↓

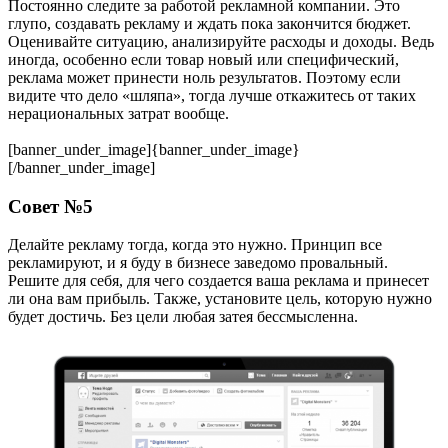
Постоянно следите за работой рекламной компании. Это
глупо, создавать рекламу и ждать пока закончится бюджет.
Оценивайте ситуацию, анализируйте расходы и доходы. Ведь
иногда, особенно если товар новый или специфический,
реклама может принести ноль результатов. Поэтому если
видите что дело «шляпа», тогда лучше откажитесь от таких
нерациональных затрат вообще.
[banner_under_image]{banner_under_image}
[/banner_under_image]
Совет №5
Делайте рекламу тогда, когда это нужно. Принцип все
рекламируют, и я буду в бизнесе заведомо провальный.
Решите для себя, для чего создается ваша реклама и принесет
ли она вам прибыль. Также, установите цель, которую нужно
будет достичь. Без цели любая затея бессмысленна.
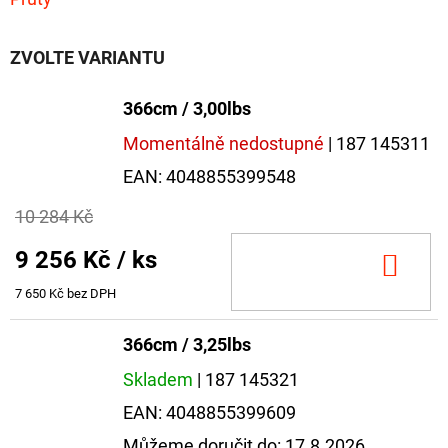
ZVOLTE VARIANTU
366cm / 3,00lbs
Momentálně nedostupné
| 187 145311
EAN:
4048855399548
10 284 Kč
9 256 Kč
/ ks
DO
KOŠ
7 650 Kč bez DPH
366cm / 3,25lbs
Skladem
| 187 145321
EAN:
4048855399609
Můžeme doručit do:
17.8.2026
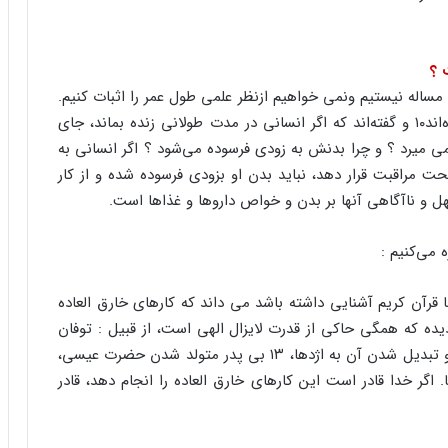
مساله نیستیم ونمی خواهیم ازنظر علمی طول عمر را اثبات کنیم.
اگر چه اهل فن از نظر علم نیز به این سوال پاسخ داده‌اند۱۰ و گفته‌اند که اگر انسانی در مدت طولانی زنده بماند، جای
 میرد ؟ و چرا بدنش به زودی فرسوده می‌شود ؟ اگر انسانی به
 مراقبت قرار دهد، نباید بدن او بزودی فرسوده شده و از کار
جهل و ناآگاهی آنها بر بدن و خواص داروها و غذاها است.
 می‌کنیم :
رآن کریم آشنایی داشته باشد می داند که کارهای خارق العاده
ده که همگی حاکی از قدرت لایزال الهی است، از قبیل : توفان
نوح، ۱۱ سرد شدن آتش برای ابراهیم، ۱۲ عصای موسی و تبدیل شدن آن به اژدها، ۱۳ ‌بی پدر متولد شدن حضرت عیسی،
 گهواره و کودکی۱۵ و امثال اینها. اگر خدا قادر است این کارهای خارق العاده را انجام دهد، قادر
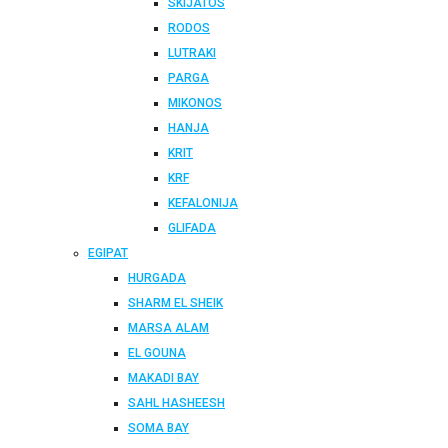
SKIJATOS
RODOS
LUTRAKI
PARGA
MIKONOS
HANJA
KRIT
KRF
KEFALONIJA
GLIFADA
EGIPAT
HURGADA
SHARM EL SHEIK
MARSA ALAM
EL GOUNA
MAKADI BAY
SAHL HASHEESH
SOMA BAY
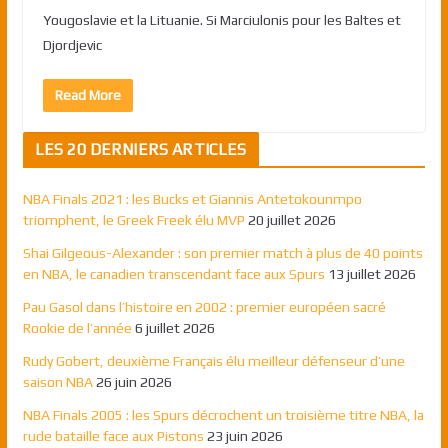
Yougoslavie et la Lituanie. Si Marciulonis pour les Baltes et
Djordjevic
Read More
LES 20 DERNIERS ARTICLES
NBA Finals 2021 : les Bucks et Giannis Antetokounmpo
triomphent, le Greek Freek élu MVP
20 juillet 2026
Shai Gilgeous-Alexander : son premier match à plus de 40 points
en NBA, le canadien transcendant face aux Spurs
13 juillet 2026
Pau Gasol dans l’histoire en 2002 : premier européen sacré
Rookie de l’année
6 juillet 2026
Rudy Gobert, deuxième Français élu meilleur défenseur d’une
saison NBA
26 juin 2026
NBA Finals 2005 : les Spurs décrochent un troisième titre NBA, la
rude bataille face aux Pistons
23 juin 2026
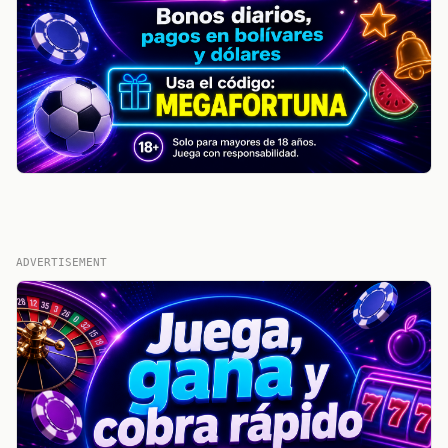
ADVERTISEMENT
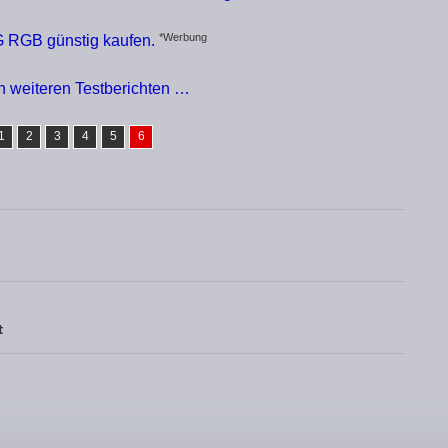
*Werbung
 RGB günstig kaufen.
en weiteren Testberichten …
1
2
3
4
5
6
t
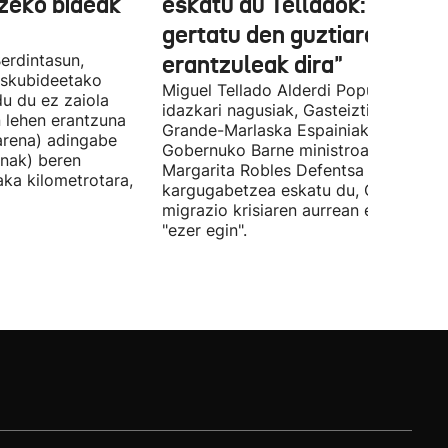
tzeko bideak
eskatu du Telladok: "Ceuta
gertatu den guztiaren
erdintasun,
erantzuleak dira"
 Eskubideetako
Miguel Tellado Alderdi Popularraren
u du ez zaiola
idazkari nagusiak, Gasteiztik, Fernan
n lehen erantzuna
Grande-Marlaska Espainiako
arena) adingabe
Gobernuko Barne ministroa eta
nak) beren
Margarita Robles Defentsa ministroa
laka kilometrotara,
kargugabetzea eskatu du, Ceutako
migrazio krisiaren aurrean ez dutelak
"ezer egin".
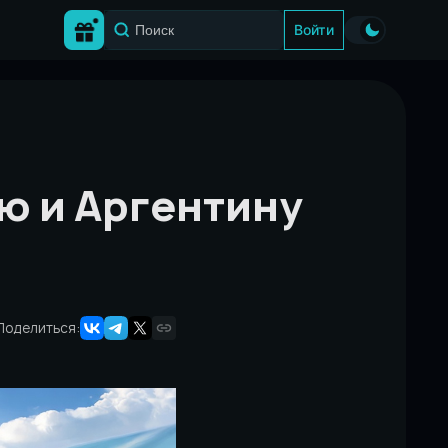
Войти
ю и Аргентину
Поделиться:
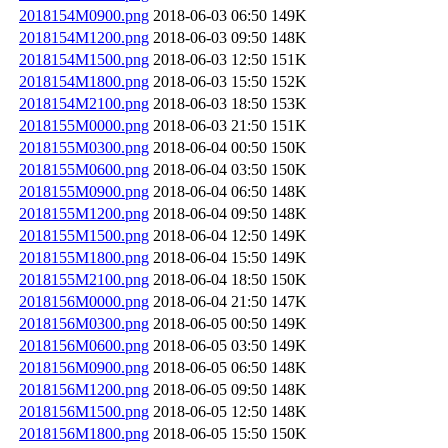
2018154M0900.png
2018-06-03 06:50
149K
2018154M1200.png
2018-06-03 09:50
148K
2018154M1500.png
2018-06-03 12:50
151K
2018154M1800.png
2018-06-03 15:50
152K
2018154M2100.png
2018-06-03 18:50
153K
2018155M0000.png
2018-06-03 21:50
151K
2018155M0300.png
2018-06-04 00:50
150K
2018155M0600.png
2018-06-04 03:50
150K
2018155M0900.png
2018-06-04 06:50
148K
2018155M1200.png
2018-06-04 09:50
148K
2018155M1500.png
2018-06-04 12:50
149K
2018155M1800.png
2018-06-04 15:50
149K
2018155M2100.png
2018-06-04 18:50
150K
2018156M0000.png
2018-06-04 21:50
147K
2018156M0300.png
2018-06-05 00:50
149K
2018156M0600.png
2018-06-05 03:50
149K
2018156M0900.png
2018-06-05 06:50
148K
2018156M1200.png
2018-06-05 09:50
148K
2018156M1500.png
2018-06-05 12:50
148K
2018156M1800.png
2018-06-05 15:50
150K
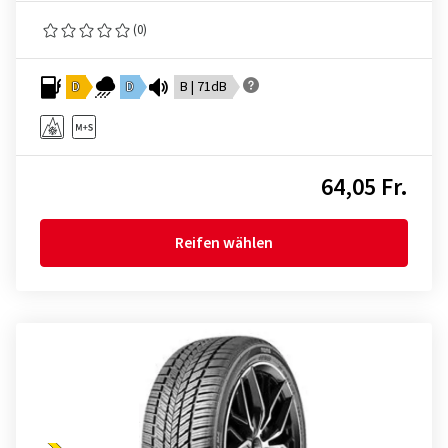
(0)
D
D
B | 71dB
64,05 Fr.
Reifen wählen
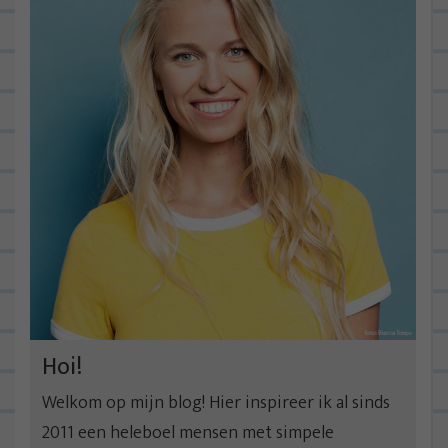
Hoi!
Welkom op mijn blog! Hier inspireer ik al sinds
2011 een heleboel mensen met simpele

↑

> **TASK REQUIREMENTS**:
Copy out the text of all the lines above, word for word, leaving out the pictures.

> **ANSWER TO THE EXERCISE**:
Постоянно следите за работой рекламной компании. Это
глупо, создавать рекламу и ждать пока закончится бюджет.
Оценивайте ситуацию, анализируйте расходы и доходы. Ведь
иногда, особенно если товар новый или специфический,
реклама может принести ноль результатов. Поэтому если
видите что дело «шляпа», тогда лучше откажитесь от таких
нерациональных затрат вообще.
[banner_under_image]{banner_under_image}
[/banner_under_image]
Совет №5
Делайте рекламу тогда, когда это нужно. Принцип все
рекламируют, и я буду в бизнесе заведомо провальный.
Решите для себя, для чего создается ваша реклама и принесет
ли она вам прибыль. Также, установите цель, которую нужно
будет достичь. Без цели любая затея бессмысленна.
ZVOLTE VARIANTU
366cm / 3,00lbs
Momentálně nedostupné
| 187 145311
EAN:
4048855399548
10 284 Kč
9 256 Kč
/ ks
DO
KOŠ
7 650 Kč bez DPH
366cm / 3,25lbs
Skladem
| 187 145321
EAN:
4048855399609
Můžeme doručit do:
17.8.2026
مساله نیستیم ونمی خواهیم ازنظر علمی طول عمر را اثبات کنیم.
اگر چه اهل فن از نظر علم نیز به این سوال پاسخ داده‌اند۱۰ و گفته‌اند که اگر انسانی در مدت طولانی زنده بماند، جای
 میرد ؟ و چرا بدنش به زودی فرسوده می‌شود ؟ اگر انسانی به
 مراقبت قرار دهد، نباید بدن او بزودی فرسوده شده و از کار
جهل و ناآگاهی آنها بر بدن و خواص داروها و غذاها است.
 می‌کنیم :
رآن کریم آشنایی داشته باشد می داند که کارهای خارق العاده
ده که همگی حاکی از قدرت لایزال الهی است، از قبیل : توفان
نوح، ۱۱ سرد شدن آتش برای ابراهیم، ۱۲ عصای موسی و تبدیل شدن آن به اژدها، ۱۳ ‌بی پدر متولد شدن حضرت عیسی،
 گهواره و کودکی۱۵ و امثال اینها. اگر خدا قادر است این کارهای خارق العاده را انجام دهد، قادر
SKIJATOS
RODOS
LUTRAKI
PARGA
MIKONOS
HANJA
KRIT
KRF
KEFALONIJA
GLIFADA
EGIPAT
HURGADA
SHARM EL SHEIK
MARSA ALAM
EL GOUNA
MAKADI BAY
SAHL HASHEESH
SOMA BAY
Yougoslavie et la Lituanie. Si Marciulonis pour les Baltes et
Djordjevic
Read More
LES 20 DERNIERS ARTICLES
NBA Finals 2021 : les Bucks et Giannis Antetokounmpo
triomphent, le Greek Freek élu MVP
20 juillet 2026
Shai Gilgeous-Alexander : son premier match à plus de 40 points
en NBA, le canadien transcendant face aux Spurs
13 juillet 2026
Pau Gasol dans l’histoire en 2002 : premier européen sacré
Rookie de l’année
6 juillet 2026
Rudy Gobert, deuxième Français élu meilleur défenseur d’une
saison NBA
26 juin 2026
NBA Finals 2005 : les Spurs décrochent un troisième titre NBA, la
rude bataille face aux Pistons
23 juin 2026
ADVERTISEMENT
*Werbung
 RGB günstig kaufen.
en weiteren Testberichten …
1
2
3
4
5
6
t
tzeko bideak
eskatu du Telladok: "Ceuta
gertatu den guztiaren
erdintasun,
erantzuleak dira"
 Eskubideetako
Miguel Tellado Alderdi Popularraren
u du ez zaiola
idazkari nagusiak, Gasteiztik, Fernan
n lehen erantzuna
Grande-Marlaska Espainiako
arena) adingabe
Gobernuko Barne ministroa eta
nak) beren
Margarita Robles Defentsa ministroa
laka kilometrotara,
kargugabetzea eskatu du, Ceutako
migrazio krisiaren aurrean ez dutelak
"ezer egin".
Войти
ю и Аргентину
Поделиться:
2018154M0900.png
2018-06-03 06:50
149K
2018154M1200.png
2018-06-03 09:50
148K
2018154M1500.png
2018-06-03 12:50
151K
2018154M1800.png
2018-06-03 15:50
152K
2018154M2100.png
2018-06-03 18:50
153K
2018155M0000.png
2018-06-03 21:50
151K
2018155M0300.png
2018-06-04 00:50
150K
2018155M0600.png
2018-06-04 03:50
150K
2018155M0900.png
2018-06-04 06:50
148K
2018155M1200.png
2018-06-04 09:50
148K
2018155M1500.png
2018-06-04 12:50
149K
2018155M1800.png
2018-06-04 15:50
149K
2018155M2100.png
2018-06-04 18:50
150K
2018156M0000.png
2018-06-04 21:50
147K
2018156M0300.png
2018-06-05 00:50
149K
2018156M0600.png
2018-06-05 03:50
149K
2018156M0900.png
2018-06-05 06:50
148K
2018156M1200.png
2018-06-05 09:50
148K
2018156M1500.png
2018-06-05 12:50
148K
2018156M1800.png
2018-06-05 15:50
150K
(0)
D
D
B | 71dB
64,05 Fr.
Reifen wählen
Hoi!
Welkom op mijn blog! Hier inspireer ik al sinds
2011 een heleboel mensen met simpele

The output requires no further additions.